The number of topics q (q is the number of topics) that reflects the characteristics of the first software product, which is included in the number of topics from the number of topics 2 to the number of topics p (p is an integer of 3 or more). The first relational value, which is a value representing the relation between (an integer from 2 to p) and the first software artifact, is acquired, and the number of topics from the number of topics 2 to the number of topics p is multiple. For each, a value representing the relationship between the second software product and the number of topics is calculated as the second relation value, and the similarity between the first relation value and each of the plurality of second relation values is obtained.
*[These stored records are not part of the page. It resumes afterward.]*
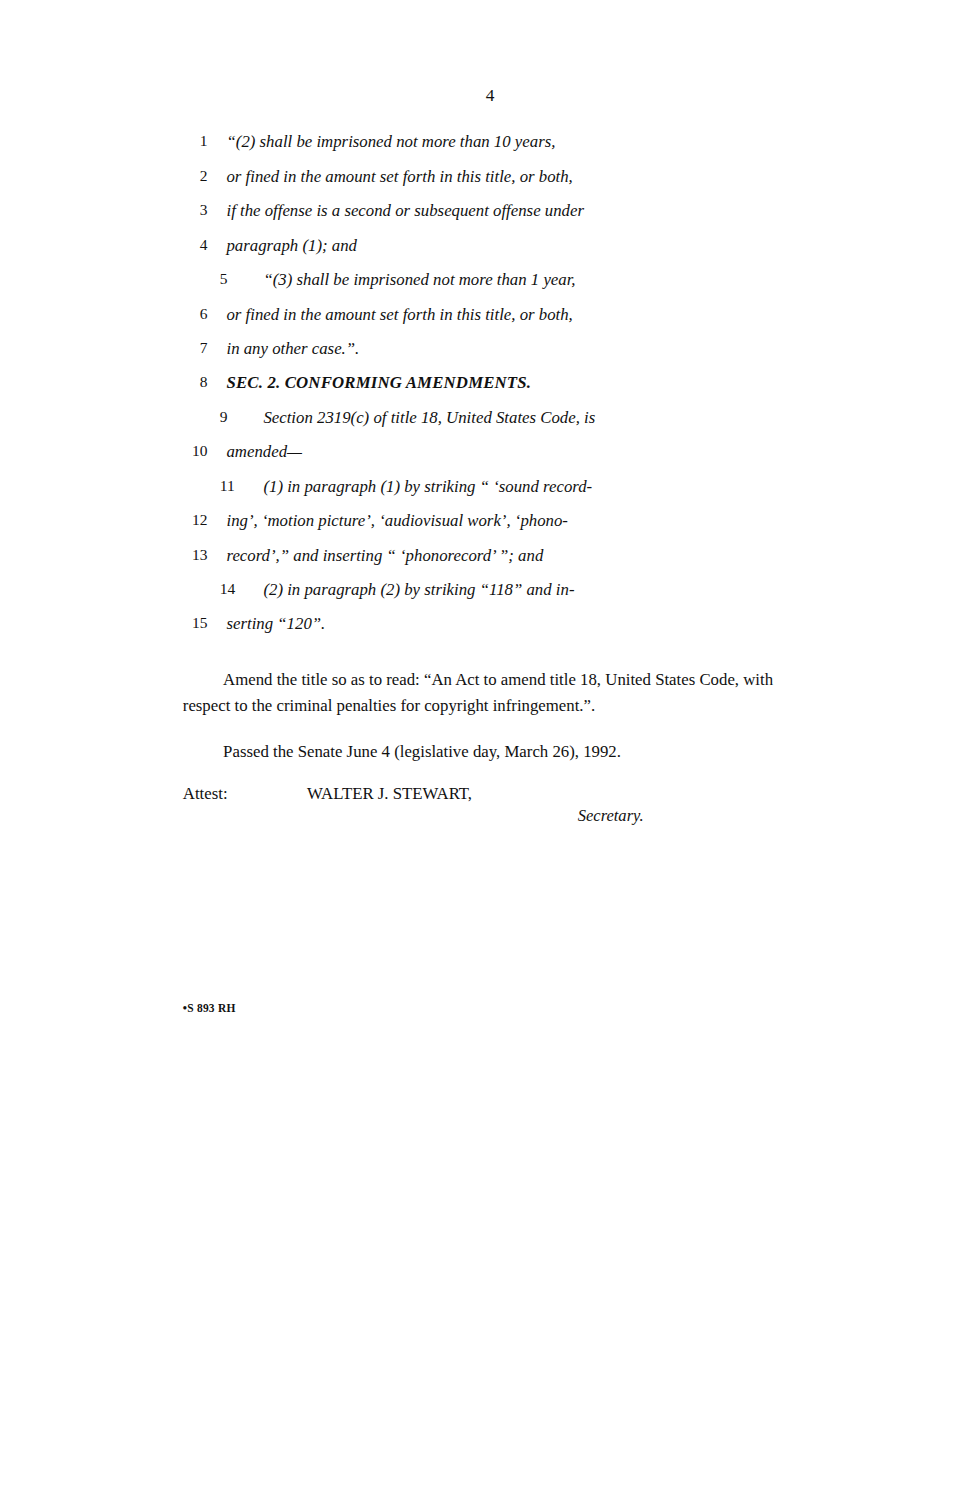4
“(2) shall be imprisoned not more than 10 years,
or fined in the amount set forth in this title, or both,
if the offense is a second or subsequent offense under
paragraph (1); and
“(3) shall be imprisoned not more than 1 year,
or fined in the amount set forth in this title, or both,
in any other case.”.
SEC. 2. CONFORMING AMENDMENTS.
Section 2319(c) of title 18, United States Code, is
amended—
(1) in paragraph (1) by striking “ ‘sound record-
ing’, ‘motion picture’, ‘audiovisual work’, ‘phono-
record’,” and inserting “ ‘phonorecord’ ”; and
(2) in paragraph (2) by striking “118” and in-
serting “120”.
Amend the title so as to read: “An Act to amend title 18, United States Code, with respect to the criminal penalties for copyright infringement.”.
Passed the Senate June 4 (legislative day, March 26), 1992.
Attest: WALTER J. STEWART,
Secretary.
•S 893 RH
Generated to select the number of topics r (r is an integer from 2 to p) from the number of topics 2 to the number of topics p based on the degree, and convert the first software artifact into vector data. An information processing method for selecting a dictionary having the number of topics r as a dictionary for converting the second software product into vector data.

The computer converts the first software artifact into vector data using an initial dictionary for each of a plurality of topic numbers from the number of topics 2 to the number of topics p (p is an integer of 3 or more), and is obtained by the conversion. The vector data is divided into topic clusters for each of the plurality of topics from the number of topics 2 to the number of topics p, and for each of the plurality of topics from the number of topics 2 to the number of topics p for each topic cluster. Generates a dictionary for converting the first software product into vector data, and from the number of topics 2 to the number of topics p, the number of topics q (which reflects the characteristics of the first software product). An information processing method in which q is an integer from 2 to p) and a value representing the relationship between the first software product and the number of topics q is calculated as the first relationship value.

The number of topics q (q is 2 to p), which is the number of topics that reflects the characteristics of the first software product, included in the number of topics from the number of topics 2 to the number of topics p (p is an integer of 3 or more). The first relational value, which is a value representing the relation between the first software artifact and the first software artifact, is acquired, and for each of the plurality of topics from the number of topics 2 to the number of topics p. A value representing the relationship between the second software product and the number of topics is calculated as the second relationship value, and based on the degree of similarity between the first relationship value and each of the plurality of second relationship values. , The topic generated to select the topic number r (r is an integer from 2 to p) from the topic number 2 to the topic number p and convert the first software artifact into vector data. An information processing program that causes a computer to execute an inference process that selects a dictionary of several r as a dictionary for converting the second software product into vector data.

For each of a plurality of topics from the number of topics 2 to the number of topics p (p is an integer of 3 or more), the first software product is converted into vector data using an initial dictionary, and the vector data obtained by the conversion. Is divided into topic clusters for each of the plurality of topics from the number of topics 2 to the number of topics p, and for each of the plurality of topics from the number of topics 2 to the number of topics p, the first topic cluster is used. A dictionary for converting the software product of 1 into vector data is generated, and the number of topics q (q is 2) in which the characteristics of the first software product are reflected from the number of topics 2 to the number of topics p. An information processing program that selects an integer from to p) and causes a computer to execute a learning process that calculates a value representing the relationship between the first software product and the number of topics q as the first relationship value.